Opportunity cost is a real thing, and as I pointed out (I know you were replying to page 1 so won't have seen that), DLCs/expansions sell a small fraction of the number of copies the main game does. The main purpose of DLCs/expansions is less to sell (except for a few games which do them for very extended periods, like the Total War series, or Paradox games), and more to maintain interest in the main game, and keep people buying that. Then you have a GotY or similar package later which packs in the expansions and you can sell that for more than you normally would sell the game for at that point and people feel okay about it. Larian has seen from previous games that they probably don't really need to do this, because they don't have a lot of close competition and can just rely on their game having a "long tail" - most RPGs do - i.e. they sell for many years after initial release, which is far less true of action games.

And by working on a DLC for a small return for them, they're taking staff and focus away from other projects. Now, sometimes that can make sense - if the DLC only needs staff not yet needed on a longer-term project (for example writers and quest-scripters might not be needed heavily in the early phase of a game's production, but might be the main people you need for a DLC) - but often that's not really the case, and you're taking staff away from other projects. It can also have morale impacts, though that's variable - some people are keen to work on DLC, others less so.

A DLC would have been free, zero-effort money for Hasbro/WotC, but for Larian it would have been a significant opportunity cost.

If Larian are making another full-scale CRPG, as one might guess is the case, given Swen already compared their next project to BG3 (specifically by saying it will "dwarf BG3" - not a comparison you'd likely make about a game in a different genre), and given Swen has also stated specifically that he wants the next game out in 4 years, not 6 (good luck with that, mate, I say - I think this is unlikely - ironically a BG4 could probably have been done in 3-4 years as the engine already exists), it's probably an "all hands on deck" situation as they're prototyping hard.
I'm familiar with the video game industry. I teach economics (along with political science and history) :) "Small" is relative compared to the giant pile BG3 made. Then too, I doubt a full-blown sequel would have made less than BG3. I think Larian's decision was more about artistic freedom than economics though. Assuming they had the opportunity of course. They do have a reputation for producing good games (and I've played several), I just hope they don't regret passing over a sure thing.

I'm familiar with the video game industry. I teach economics (along with political science and history) :) "Small" is relative compared to the giant pile BG3 made. Then too, I doubt a full-blown sequel would have made less than BG3. I think Larian's decision was more about artistic freedom than economics though. Assuming they had the opportunity of course. They do have a reputation for producing good games (and I've played several), I just hope they don't regret passing over a sure thing.
Small is relative, sure, but the opportunity cost can be very significant, as can the morale hit. You still seem to see DLC as "free money" that Larian are leaving on the table which whilst not a generally unreasonable position, is not, I would suggest, a complete understanding of this particular situation.

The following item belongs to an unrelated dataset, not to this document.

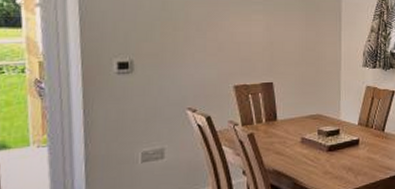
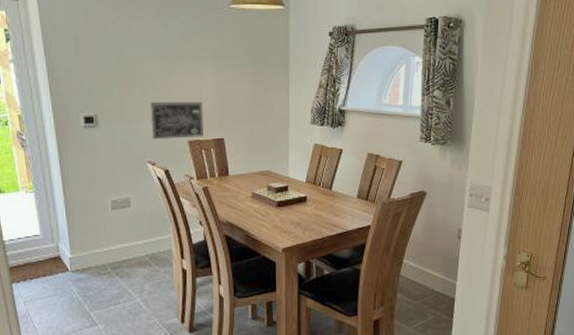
wall art: none [193,46,251,84] -> present [149,101,203,139]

Two key factors here which differentiate the BG3 situation from that a lot of games DLC/expansion-wise:

1) Larian didn't plan to do DLC/an expansion. This is the most important factor. Normally when a game which will have DLC or an expansion releases, that is planned before launch, and often even worked on before launch. You keep key team members in certain roles, move others around, and generally plan around certain staff working on that DLC/expansion for months or even years. This isn't just economic, but also important for careers - often senior staff don't want to do this, but more junior staff may get an opportunity to demonstrate their skills (we saw this with several BioWare DLCs for ME and DA dor example). Or sometimes almost the entire company remains committed, as was the case with CDPR and The Witcher 3 - a game famed for the high quality of its DLC (better than the already impressive main game). Because Larian didn't plan for this, but instead had staff going off to work on other projects, when they changed their mind - as Swen explained they did - when they started work on DLC for BG3 (again, which Swen explained they did), they would have had to change people's plans, probably pulling them off things they had planned and prepared to work on. This causes problems both morale-wise and economics-wise, because unplanned DLC takes significantly longer to produce and is significantly more disruptive to the business.

2) BG3 is an 3D AAA CRPG with full cinematics. This makes DLC particularly "heavy" to produce in terms of the footprint of employees used. If we compare it to, for example, Total War Warhammer 3, a game with several DLCs, TWWH3 has been able to employ a vastly smaller team than the one which developed it, because it only has simple 2D animatics (and used sparsely), reuses the vast majority of its assets (which are also far less detailed than BG3 assets), doesn't require writing or mocap or voice work in significant amounts (some in some cases, but truly tiny amounts), and so on. BG3 seems like it would have struggled to achieve the same - especially as other 3D AAA RPGs with full cinematics have - as noted CDPR kept most of their team on TW3 DLC and seemingly a very large portion of their huge team on the Cyberpunk 2077 team and BioWare did have to keep a lot of people working on their games to put out their DLC.

So I don't think Larian are very likely to regret this. It is possible they might want to do a "refresh"-style Definitive Edition at some point, but I suspect only if work on their next big game goes slower than planned. One advantage to stopping now is technological - if they start a game now and finish in 4 years (as Swen hopes to), they'll be dealing with fundamentally similar technology both on PC and consoles. If they add a couple of years or more to that by putting out DLC/expansions for BG3, they may be looking at more significantly different technological landscape. That's speculation of course - we shall see.

Normally when a game which will have DLC or an expansion releases, that is planned before launch, and often even worked on before launch.
Yeah, DLC basically has to be worked on during development, because otherwise it takes forever to come out, risking missing the impactful window. Elden Ring made an unexpectedly big splash two years ago, and we're still waiting on its DLC (omg it's been two years already?). And there's so much less cutscene/dialog to expect from that...

Now, they could have a small extra content team that keeps adding to BG3 while everyone else moves on to other things ('this week we added a quest about finding a kitten'), but modders can do that (even creating voicelines for pre-existing NPCs with the AI models now!), without Larian worrying about it breaking the game for everyone.

In my opinion, this is perfect. Too often companies try to milk something for all its worth and end up leaving on a sour note (can anyone say Arkham series?). BG3 is an amazing game and an incredible technical accomplishment. I applaud Larian for ending on a high note and letting the game live as a legend (can anyone say Seinfeld?). They should be proud.